-- Task description --
As an exercise, transcribe the data below in full and exactly, omitting pictures.

-- Provided data --

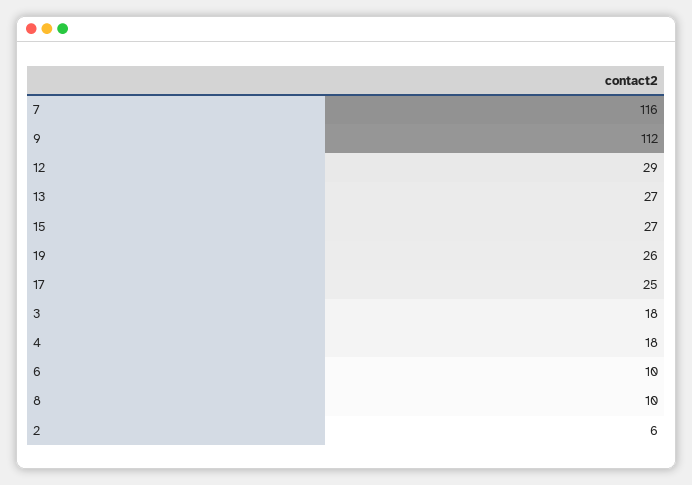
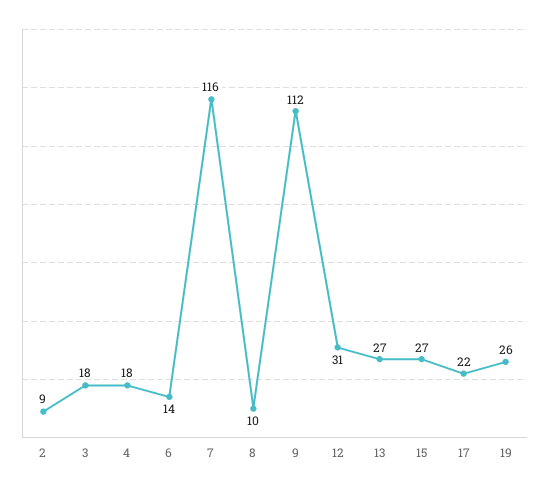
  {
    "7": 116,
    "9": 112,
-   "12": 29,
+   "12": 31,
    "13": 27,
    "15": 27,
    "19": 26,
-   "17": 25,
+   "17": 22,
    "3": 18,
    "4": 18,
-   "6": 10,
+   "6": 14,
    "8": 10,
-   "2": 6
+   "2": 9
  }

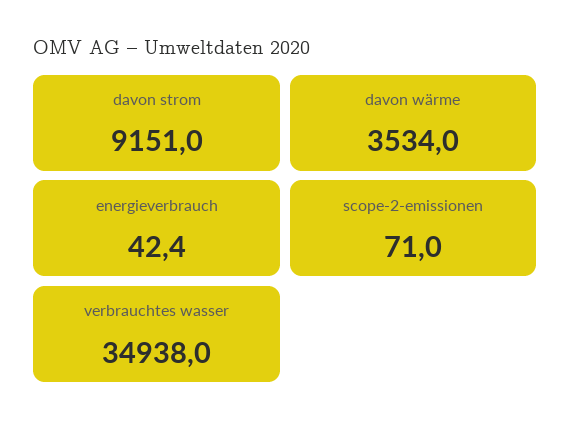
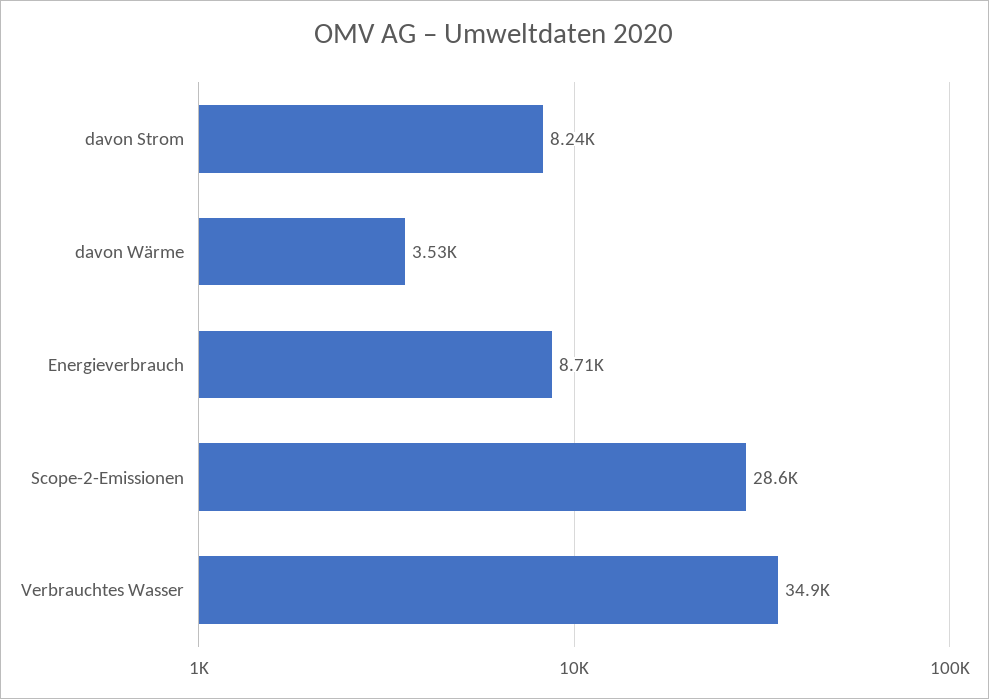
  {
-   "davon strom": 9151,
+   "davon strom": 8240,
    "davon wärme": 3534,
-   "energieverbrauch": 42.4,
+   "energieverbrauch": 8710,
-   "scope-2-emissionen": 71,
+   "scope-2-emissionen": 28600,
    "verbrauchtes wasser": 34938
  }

-- Response --
  {
    "7": 116,
    "9": 112,
-   "12": 29,
+   "12": 31,
    "13": 27,
    "15": 27,
    "19": 26,
-   "17": 25,
+   "17": 22,
    "3": 18,
    "4": 18,
-   "6": 10,
+   "6": 14,
    "8": 10,
-   "2": 6
+   "2": 9
  }

  {
-   "davon strom": 9151,
+   "davon strom": 8240,
    "davon wärme": 3534,
-   "energieverbrauch": 42.4,
+   "energieverbrauch": 8710,
-   "scope-2-emissionen": 71,
+   "scope-2-emissionen": 28600,
    "verbrauchtes wasser": 34938
  }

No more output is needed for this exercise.